A virtual Town Hall on the Draft Community Energy and Sustainability Master Plan (CESMP) will be held at 6:30 p.m. Thursday, September 14, 2023. Sign up here. Prince William Office of Sustainability is seeking feedback from the public on the draft CESMP. The CESMP is being developed to serve as a roadmap for meeting the county’s Climate Mitigation and Resiliency goals to reduce Prince William's greenhouse gas emissions, and increasing resilience to the effects of climate change. These goals include Prince William County achieving 50% of 2005 CO2 emissions by 2030 and net-zero by 2050; but also include plans for adaption to climate change.
I am a member of the Sustainability Commission and ask that you participate in the process and help us build a sustainable future for our children. I am concerned that the draft CESMP relies too heavily on unrealistic and expensive assumptions and the purchasing of carbon credits to meet the climate goals. At the close of the COP-27 meeting the UN Secretary-General Guterres decried and bringing integrity to net-zero commitments by industry, financial institutions, cities and regions and to support a global, equitable transition to a sustainable future.
“Using bogus ‘net-zero’ pledges to cover up massive fossil fuel expansion is reprehensible. It is rank deception. This toxic cover-up could push our world over the climate cliff.
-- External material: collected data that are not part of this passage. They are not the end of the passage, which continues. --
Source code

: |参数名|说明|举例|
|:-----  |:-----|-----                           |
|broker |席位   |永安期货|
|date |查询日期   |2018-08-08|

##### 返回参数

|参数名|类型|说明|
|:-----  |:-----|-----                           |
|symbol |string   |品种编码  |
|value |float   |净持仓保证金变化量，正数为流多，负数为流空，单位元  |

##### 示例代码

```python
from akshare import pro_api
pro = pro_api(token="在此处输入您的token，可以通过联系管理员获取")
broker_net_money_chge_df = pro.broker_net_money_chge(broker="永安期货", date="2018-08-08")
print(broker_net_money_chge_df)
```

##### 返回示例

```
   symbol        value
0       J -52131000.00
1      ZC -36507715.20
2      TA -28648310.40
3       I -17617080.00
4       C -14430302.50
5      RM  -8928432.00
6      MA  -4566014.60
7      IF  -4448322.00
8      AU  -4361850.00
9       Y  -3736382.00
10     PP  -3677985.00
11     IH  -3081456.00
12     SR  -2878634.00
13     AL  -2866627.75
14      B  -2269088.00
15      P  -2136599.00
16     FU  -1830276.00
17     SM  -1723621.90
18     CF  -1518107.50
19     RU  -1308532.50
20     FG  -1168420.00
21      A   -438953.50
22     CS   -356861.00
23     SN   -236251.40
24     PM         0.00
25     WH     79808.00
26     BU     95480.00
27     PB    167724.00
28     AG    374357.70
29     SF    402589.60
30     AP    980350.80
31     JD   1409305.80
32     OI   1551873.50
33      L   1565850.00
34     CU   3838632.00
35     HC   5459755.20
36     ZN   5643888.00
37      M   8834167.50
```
The sham must end.” Mr. Guterres said that net-zero pledges should be accompanied by a plan for how the transition is being made. Prince William’s climate goals could be moderated to what is possible for us to achieve. There is hope that Prince William will be able to “bend the curve” if smart decisions are made in the future.
Though the PW Board of County Supervisors have adopted the net-zero pledge of the MWCOG, the decisions they have made within their nexus of control, land use and roads have worked against that resolution. In fact, decisions made within our county and Loudoun will challenge the goals of the Virginia Clean Economy Act (VCEA). In 2020, the General Assembly passed the Virginia Clean Economy Act (VCEA), which mandated a goal of 100% zero-carbon energy generation by 2050. This actually was to provide the major tool in achieving the County goals. Afterall, if all power was electric and it was carbon free, no problem in achieving net zero.
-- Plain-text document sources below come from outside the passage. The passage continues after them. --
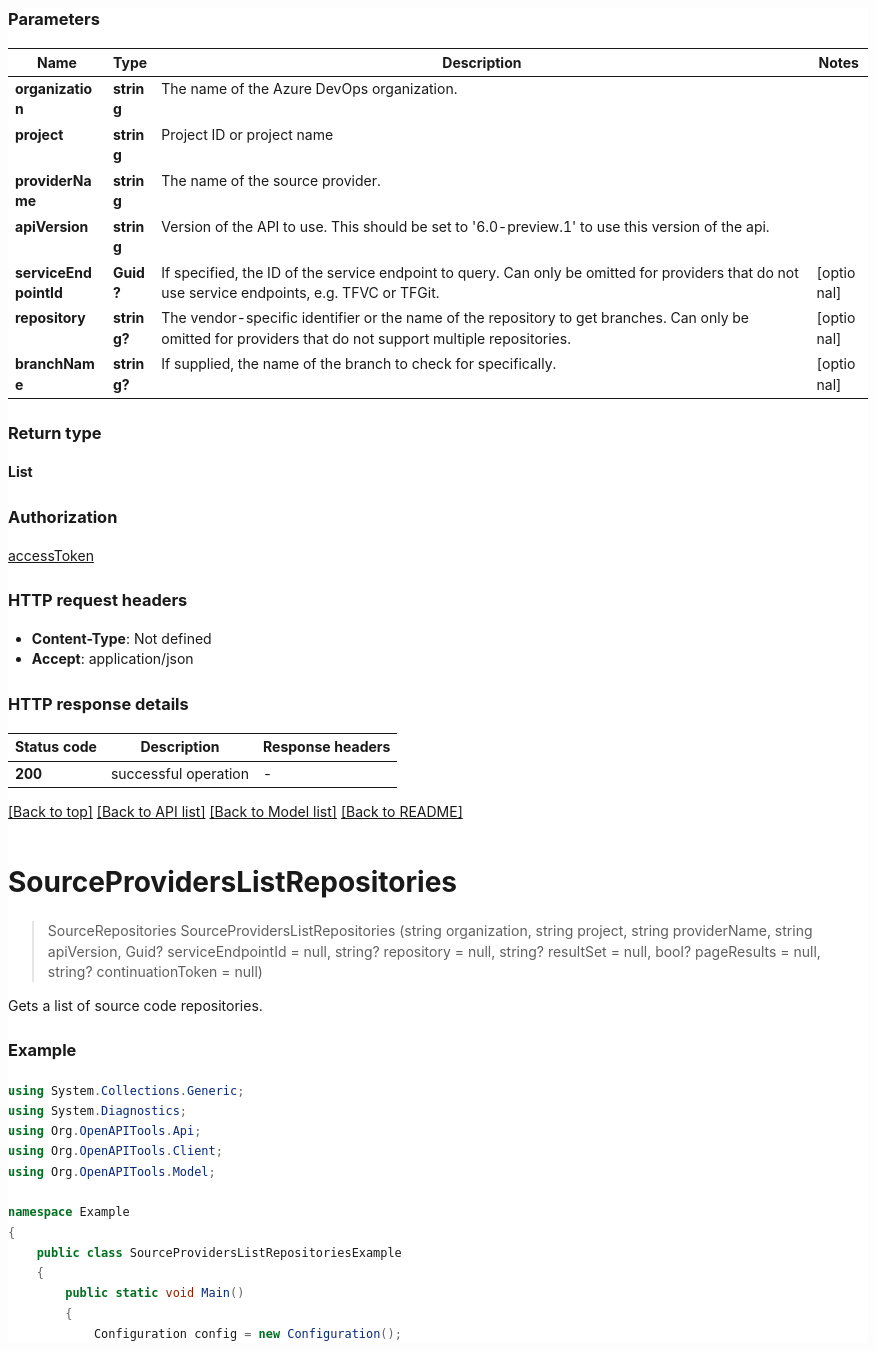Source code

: ### Parameters

| Name | Type | Description | Notes |
|------|------|-------------|-------|
| **organization** | **string** | The name of the Azure DevOps organization. |  |
| **project** | **string** | Project ID or project name |  |
| **providerName** | **string** | The name of the source provider. |  |
| **apiVersion** | **string** | Version of the API to use.  This should be set to &#39;6.0-preview.1&#39; to use this version of the api. |  |
| **serviceEndpointId** | **Guid?** | If specified, the ID of the service endpoint to query. Can only be omitted for providers that do not use service endpoints, e.g. TFVC or TFGit. | [optional]  |
| **repository** | **string?** | The vendor-specific identifier or the name of the repository to get branches. Can only be omitted for providers that do not support multiple repositories. | [optional]  |
| **branchName** | **string?** | If supplied, the name of the branch to check for specifically. | [optional]  |

### Return type

**List<string>**

### Authorization

[accessToken](../README.md#accessToken)

### HTTP request headers

 - **Content-Type**: Not defined
 - **Accept**: application/json


### HTTP response details
| Status code | Description | Response headers |
|-------------|-------------|------------------|
| **200** | successful operation |  -  |

[[Back to top]](#) [[Back to API list]](../README.md#documentation-for-api-endpoints) [[Back to Model list]](../README.md#documentation-for-models) [[Back to README]](../README.md)

<a name="sourceproviderslistrepositories"></a>
# **SourceProvidersListRepositories**
> SourceRepositories SourceProvidersListRepositories (string organization, string project, string providerName, string apiVersion, Guid? serviceEndpointId = null, string? repository = null, string? resultSet = null, bool? pageResults = null, string? continuationToken = null)



Gets a list of source code repositories.

### Example
```csharp
using System.Collections.Generic;
using System.Diagnostics;
using Org.OpenAPITools.Api;
using Org.OpenAPITools.Client;
using Org.OpenAPITools.Model;

namespace Example
{
    public class SourceProvidersListRepositoriesExample
    {
        public static void Main()
        {
            Configuration config = new Configuration();
```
However, the VCEA is facing challenges that may prevent it from achieving its goals in the stated time frame. According to VA Energy VCEA requires the Commonwealth to retire its natural gas power plants by 2045 (Dominion) and 2050 (Appalachian Power). These facilities currently comprise 67% of the current baseload generation as well as 100% of the power plants that meet peak demand. In May when Dominion Energy filed its 2023 Integrated Resource Plan (IRP) with the State Corporation Commission (SCC) Dominion’s carbon emissions would instead increase from current levels. In the IRP submitted to the SCC Dominion forecasted that power demand would rise 80% and that peak load will rise from a bit more than 17,000 megawatts now to 27,000 megawatts by 2037. You cannot plan that amount of electricity demand growth 10 years while eliminating generation capacity. It has never been done, and Dominion admits that they need to not only keep all their fossil fuel power generation operating, but are asking to build more dispatchable fossil fuel generation to meet this forecast demand. Now, the SCC is examining and challenging the growth assumptions that went into that forecast. It remains to be seen what will actually happen.
It appears that electrifying the transportation sector also faces hurdles in cost and accessibility for all along with challenges to electrifying all heating systems county wide. Building more roads and more housing away from transportation hubs will also increase the greenhouse gas footprint of the county. Beyond the climate resolution, most decisions of the PW BOCS has contributed to the growth in power demand. We need to change directions and bend the curve down.